April 19, 2026 - On the Back Side of the Desert
On the Back Side of the Desert
The Sufficiency of God
Introduction
Every servant of God eventually finds himself on "the backside of the desert." It's the place of waiting, of silence, where yesterday's dreams feel distant and tomorrow's promises feel delayed.
Moses knew it well. Once a prince in Pharaoh's palace, he had tried to deliver his people in his own strength — and failed. Forty years later, at eighty years old, he was tending another man's sheep in the wilderness. His platform had shrunk to a flock on the back side of nowhere.
But that is exactly where God showed up. Because the back side of the desert isn't where God abandons us — it's where He prepares us to discover that He is enough.
The Text
Exodus 3:1-10 (KJV)
¹ Now Moses kept the flock of Jethro his father in law, the priest of Midian: and he led the flock to the backside of the desert, and came to the mountain of God, even to Horeb.
² And the angel of the Lord appeared unto him in a flame of fire out of the midst of a bush: and he looked, and, behold, the bush burned with fire, and the bush was not consumed.
³ And Moses said, I will now turn aside, and see this great sight, why the bush is not burnt.
⁴ And when the Lord saw that he turned aside to see, God called unto him out of the midst of the bush, and said, Moses, Moses. And he said, Here am I.
⁵ And he said, Draw not nigh hither: put off thy shoes from off thy feet, for the place whereon thou standest is holy ground.
⁶ Moreover he said, I am the God of thy father, the God of Abraham, the God of Isaac, and the God of Jacob. And Moses hid his face; for he was afraid to look upon God.
⁷ And the Lord said, I have surely seen the affliction of my people which are in Egypt, and have heard their cry by reason of their taskmasters; for I know their sorrows;
⁸ And I am come down to deliver them out of the hand of the Egyptians, and to bring them up out of that land unto a good and a large land...
⁹ Now therefore, behold, the cry of the children of Israel is come unto me: and I have also seen the oppression wherewith the Egyptians oppress them.
¹⁰ Come now therefore, and I will send thee unto Pharaoh, that thou mayest bring forth my children of Israel out of Egypt.
The Sufficiency of God
Look carefully at what God says in these two verses.
"The cry is come unto me." God doesn't ask Moses to point out the problem — He has already seen it, already heard it, already come down. The deliverance was settled in heaven before it was ever announced in the wilderness. That is the sufficiency of God. He is never reacting, never scrambling, never waiting on us to notice.
"I will send thee." He doesn't tell Moses to devise a plan or deliver Israel in his own strength. He says, "I will send."The sending is His. The sufficiency is His. Moses isn't the deliverer — he's the vessel.
This is the pattern for every servant on the back side of the desert:
God sees what we cannot fix.
God hears what we cannot answer.
God sends us — not in our sufficiency, but in His.
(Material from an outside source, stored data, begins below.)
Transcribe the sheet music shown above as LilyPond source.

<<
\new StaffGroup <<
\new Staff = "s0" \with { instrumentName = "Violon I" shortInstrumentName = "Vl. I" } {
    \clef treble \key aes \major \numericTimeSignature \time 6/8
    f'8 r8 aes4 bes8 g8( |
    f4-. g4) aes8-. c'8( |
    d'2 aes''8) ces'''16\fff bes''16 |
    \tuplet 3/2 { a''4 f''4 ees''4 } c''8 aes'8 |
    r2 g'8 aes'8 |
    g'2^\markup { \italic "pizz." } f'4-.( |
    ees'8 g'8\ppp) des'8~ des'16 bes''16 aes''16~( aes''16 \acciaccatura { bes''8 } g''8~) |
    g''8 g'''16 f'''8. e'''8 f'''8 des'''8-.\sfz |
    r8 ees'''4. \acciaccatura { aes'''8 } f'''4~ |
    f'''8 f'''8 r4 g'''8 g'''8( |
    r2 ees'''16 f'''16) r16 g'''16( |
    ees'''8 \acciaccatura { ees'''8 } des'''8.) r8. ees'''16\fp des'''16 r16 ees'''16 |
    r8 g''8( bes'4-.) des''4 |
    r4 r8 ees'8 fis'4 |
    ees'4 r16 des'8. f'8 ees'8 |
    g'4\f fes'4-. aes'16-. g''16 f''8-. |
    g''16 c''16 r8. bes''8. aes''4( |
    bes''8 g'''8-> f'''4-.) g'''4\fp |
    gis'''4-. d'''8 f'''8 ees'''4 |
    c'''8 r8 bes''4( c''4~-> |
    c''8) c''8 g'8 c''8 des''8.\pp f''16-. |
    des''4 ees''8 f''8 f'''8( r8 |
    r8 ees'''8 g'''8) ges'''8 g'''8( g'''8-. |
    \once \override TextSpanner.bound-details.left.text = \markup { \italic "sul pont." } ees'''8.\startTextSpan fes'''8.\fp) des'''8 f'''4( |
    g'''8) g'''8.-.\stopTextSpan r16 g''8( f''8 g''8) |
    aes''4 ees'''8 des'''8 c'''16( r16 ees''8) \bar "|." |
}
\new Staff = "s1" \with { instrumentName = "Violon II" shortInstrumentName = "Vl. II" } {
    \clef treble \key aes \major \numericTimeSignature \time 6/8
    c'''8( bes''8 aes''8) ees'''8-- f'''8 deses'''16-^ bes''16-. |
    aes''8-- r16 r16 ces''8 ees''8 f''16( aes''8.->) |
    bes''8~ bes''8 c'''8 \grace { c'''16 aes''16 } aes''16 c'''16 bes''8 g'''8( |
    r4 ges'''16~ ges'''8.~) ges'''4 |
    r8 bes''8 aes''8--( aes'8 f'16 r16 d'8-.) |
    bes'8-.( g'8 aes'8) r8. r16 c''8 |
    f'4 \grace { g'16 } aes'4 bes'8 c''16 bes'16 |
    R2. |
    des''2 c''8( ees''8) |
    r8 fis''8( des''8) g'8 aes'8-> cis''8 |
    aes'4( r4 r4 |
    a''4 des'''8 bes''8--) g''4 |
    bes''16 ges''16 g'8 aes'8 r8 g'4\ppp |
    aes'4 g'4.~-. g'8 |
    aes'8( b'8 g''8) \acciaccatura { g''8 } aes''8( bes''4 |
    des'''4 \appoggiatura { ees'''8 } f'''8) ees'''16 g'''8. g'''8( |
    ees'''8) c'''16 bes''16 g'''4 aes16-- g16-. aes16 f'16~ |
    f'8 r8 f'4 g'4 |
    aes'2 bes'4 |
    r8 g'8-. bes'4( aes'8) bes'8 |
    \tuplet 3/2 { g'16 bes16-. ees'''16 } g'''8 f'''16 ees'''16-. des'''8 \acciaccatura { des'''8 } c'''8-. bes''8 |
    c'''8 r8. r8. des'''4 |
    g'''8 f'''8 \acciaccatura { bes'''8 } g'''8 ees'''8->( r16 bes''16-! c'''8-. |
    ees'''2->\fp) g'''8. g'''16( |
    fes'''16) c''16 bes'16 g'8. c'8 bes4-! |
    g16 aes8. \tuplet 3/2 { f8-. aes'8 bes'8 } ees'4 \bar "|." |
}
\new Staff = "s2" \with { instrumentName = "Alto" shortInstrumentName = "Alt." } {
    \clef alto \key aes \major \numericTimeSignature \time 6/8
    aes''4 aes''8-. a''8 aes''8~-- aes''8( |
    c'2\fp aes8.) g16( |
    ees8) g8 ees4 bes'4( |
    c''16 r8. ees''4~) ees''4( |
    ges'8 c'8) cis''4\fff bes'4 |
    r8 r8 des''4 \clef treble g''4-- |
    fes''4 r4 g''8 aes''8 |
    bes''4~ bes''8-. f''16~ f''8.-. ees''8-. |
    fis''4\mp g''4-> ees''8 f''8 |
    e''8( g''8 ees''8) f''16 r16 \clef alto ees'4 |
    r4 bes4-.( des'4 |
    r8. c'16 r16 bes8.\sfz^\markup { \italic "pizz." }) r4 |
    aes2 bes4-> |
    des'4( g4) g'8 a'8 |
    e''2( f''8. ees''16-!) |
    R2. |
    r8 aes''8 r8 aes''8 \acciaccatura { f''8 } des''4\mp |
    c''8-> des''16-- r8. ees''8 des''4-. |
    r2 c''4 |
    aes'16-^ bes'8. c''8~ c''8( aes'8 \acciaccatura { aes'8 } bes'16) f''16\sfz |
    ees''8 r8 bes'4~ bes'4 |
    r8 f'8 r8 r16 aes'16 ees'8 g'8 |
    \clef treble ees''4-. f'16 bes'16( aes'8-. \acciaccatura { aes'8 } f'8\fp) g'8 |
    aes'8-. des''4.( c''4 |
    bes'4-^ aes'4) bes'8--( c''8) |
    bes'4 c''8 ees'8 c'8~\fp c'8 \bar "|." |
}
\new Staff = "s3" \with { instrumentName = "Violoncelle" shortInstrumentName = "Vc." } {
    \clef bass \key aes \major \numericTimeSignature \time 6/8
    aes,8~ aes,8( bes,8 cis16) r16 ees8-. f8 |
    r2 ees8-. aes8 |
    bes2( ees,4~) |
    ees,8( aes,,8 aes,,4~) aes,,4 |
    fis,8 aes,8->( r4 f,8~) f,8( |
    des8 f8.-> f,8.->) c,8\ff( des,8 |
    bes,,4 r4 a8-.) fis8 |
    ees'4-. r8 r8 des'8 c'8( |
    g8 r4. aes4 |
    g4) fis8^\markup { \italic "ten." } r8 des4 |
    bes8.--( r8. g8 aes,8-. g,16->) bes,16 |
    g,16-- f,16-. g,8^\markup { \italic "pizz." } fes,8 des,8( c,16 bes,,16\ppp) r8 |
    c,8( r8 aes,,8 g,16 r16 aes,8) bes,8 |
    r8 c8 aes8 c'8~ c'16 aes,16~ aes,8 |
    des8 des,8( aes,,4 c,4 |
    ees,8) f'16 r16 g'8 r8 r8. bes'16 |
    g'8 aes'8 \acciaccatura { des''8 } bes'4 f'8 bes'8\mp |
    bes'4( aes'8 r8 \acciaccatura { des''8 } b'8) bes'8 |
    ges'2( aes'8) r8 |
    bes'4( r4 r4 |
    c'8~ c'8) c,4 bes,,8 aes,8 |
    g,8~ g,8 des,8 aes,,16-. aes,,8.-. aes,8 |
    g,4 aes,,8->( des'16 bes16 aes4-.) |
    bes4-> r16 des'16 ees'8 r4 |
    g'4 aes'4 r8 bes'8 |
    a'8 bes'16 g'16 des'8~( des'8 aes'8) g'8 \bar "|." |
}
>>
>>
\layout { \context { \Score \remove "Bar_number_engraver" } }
Moses would protest his inadequacy again and again. To every objection, God gave the same answer: "Certainly I will be with thee." The sufficiency was never in Moses. It was always in the God who sent him.
Conclusion
Maybe you're on your own back side of the desert right now — dreams feeling dead, years feeling wasted, the call of God feeling far away. Take heart. The same God who met Moses in a burning bush still meets His servants in the wilderness.
He has already seen. He has already heard. He has already come down. And when He sends you, He will not send you alone — because the sufficiency is not in you. It is in Him.